Die beängstigende Schlussfolgerung lautet: Der Rechtsextremismus ist in die bürgerliche Mitte zurückgekehrt. Horst Seehofer liegt daher falsch, wenn er fordert, die Demonstranten nicht pauschal zu verurteilen. Auch seine oft grenzwertigen Parolen haben in den vergangenen Jahren dazu beigetragen, rechtsextreme Positionen gesellschaftsfähig zu machen. Die Politik darf im Umgang mit PEGIDA keinerlei Entgegenkommen signalisieren: Für Rechtsextremismus darf es keine Toleranz geben!

Doch wie kann die Politik, wie können progressive Kräfte auf PEGIDA reagieren? Zunächst gilt es, das berüchtigte „Man-Wird-JA-Wohl-Noch-Sagen-Dürfen“ umzukehren: Natürlich kann PEGIDA rechtsextreme Positionen äußern. Doch dann müssen sich die Anhänger der Gruppe auch gefallen lassen, als rechtsextrem identifiziert zu werden. Nur durch beständige Kritik können die Grenzen des gesellschaftlichen Diskurses wieder in eine Richtung verschoben werden, die rechtsextremem Gedankengut in der Mitte der Gesellschaft keinen Platz lässt.
Doch darüber hinaus muss auch gefragt werden, wo die Gründe für das amorphe Bedrohungsgefühl der PEGIDA-Anhänger liegen.
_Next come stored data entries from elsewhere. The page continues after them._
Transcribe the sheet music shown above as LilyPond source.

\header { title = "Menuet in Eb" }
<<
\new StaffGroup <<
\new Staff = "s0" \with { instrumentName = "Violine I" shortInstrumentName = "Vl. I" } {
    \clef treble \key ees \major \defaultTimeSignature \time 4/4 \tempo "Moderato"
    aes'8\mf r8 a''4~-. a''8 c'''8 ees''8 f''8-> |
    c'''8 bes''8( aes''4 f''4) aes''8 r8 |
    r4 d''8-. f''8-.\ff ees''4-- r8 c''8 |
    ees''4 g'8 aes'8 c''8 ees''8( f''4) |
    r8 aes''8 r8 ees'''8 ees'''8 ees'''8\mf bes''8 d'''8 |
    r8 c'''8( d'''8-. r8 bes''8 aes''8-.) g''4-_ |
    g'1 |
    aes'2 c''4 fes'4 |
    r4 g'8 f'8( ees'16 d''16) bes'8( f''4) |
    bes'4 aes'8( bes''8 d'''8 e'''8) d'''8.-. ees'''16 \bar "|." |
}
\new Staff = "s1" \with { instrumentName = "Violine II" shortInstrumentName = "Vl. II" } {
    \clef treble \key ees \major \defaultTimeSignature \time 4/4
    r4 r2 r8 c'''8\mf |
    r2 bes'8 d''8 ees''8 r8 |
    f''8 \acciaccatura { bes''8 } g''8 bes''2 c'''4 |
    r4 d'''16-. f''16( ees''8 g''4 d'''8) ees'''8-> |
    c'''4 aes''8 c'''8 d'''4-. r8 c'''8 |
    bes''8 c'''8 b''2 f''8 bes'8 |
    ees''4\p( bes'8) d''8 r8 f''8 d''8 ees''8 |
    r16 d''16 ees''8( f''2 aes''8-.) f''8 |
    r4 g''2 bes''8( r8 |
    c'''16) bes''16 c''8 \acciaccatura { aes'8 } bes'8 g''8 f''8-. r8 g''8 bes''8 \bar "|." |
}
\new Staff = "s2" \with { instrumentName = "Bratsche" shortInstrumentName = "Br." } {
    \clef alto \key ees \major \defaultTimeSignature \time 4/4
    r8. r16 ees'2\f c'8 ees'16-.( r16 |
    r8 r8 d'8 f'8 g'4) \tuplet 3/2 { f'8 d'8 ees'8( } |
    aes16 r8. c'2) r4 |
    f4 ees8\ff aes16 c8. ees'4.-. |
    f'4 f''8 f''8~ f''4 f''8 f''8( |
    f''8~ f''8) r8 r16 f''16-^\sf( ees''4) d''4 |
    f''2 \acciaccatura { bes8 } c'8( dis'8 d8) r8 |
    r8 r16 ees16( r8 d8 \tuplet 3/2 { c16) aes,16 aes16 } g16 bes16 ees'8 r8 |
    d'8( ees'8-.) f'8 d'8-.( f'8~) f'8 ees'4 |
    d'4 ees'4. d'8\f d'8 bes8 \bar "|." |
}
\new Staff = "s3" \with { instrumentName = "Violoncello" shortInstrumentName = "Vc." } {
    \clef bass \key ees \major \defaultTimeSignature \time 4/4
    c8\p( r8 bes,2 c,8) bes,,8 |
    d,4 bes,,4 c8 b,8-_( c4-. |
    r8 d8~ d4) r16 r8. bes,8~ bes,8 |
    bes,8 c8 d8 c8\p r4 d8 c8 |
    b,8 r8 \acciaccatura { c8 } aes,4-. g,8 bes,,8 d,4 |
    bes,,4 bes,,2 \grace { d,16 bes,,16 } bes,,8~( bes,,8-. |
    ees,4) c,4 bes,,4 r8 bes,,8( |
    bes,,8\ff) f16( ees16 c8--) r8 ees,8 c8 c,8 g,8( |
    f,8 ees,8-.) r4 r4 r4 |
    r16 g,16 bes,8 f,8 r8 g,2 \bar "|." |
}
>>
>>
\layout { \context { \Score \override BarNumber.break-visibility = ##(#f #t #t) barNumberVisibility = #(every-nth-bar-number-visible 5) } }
Auch wenn hier keine detaillierte Analyse dieser Frage erfolgen kann, liegt die Vermutung nahe, dass PEGIDA nur ein Symptom eines von Existenzangst und marktwirtschaftlichem Konkurrenzdruck geprägten gesellschaftlichen Klimas darstellt.

Und genau hier liegt die eigentliche Schande: In der Tatsache, dass die Politik es dazu kommen ließ, dass ein großer Teil der deutschen Bevölkerung heute rechtsextreme Positionen vertritt. Dieser schmerzhaften Erkenntnis wird sich Politik stellen müssen, wenn sie künftig Schlimmeres verhindern möchte.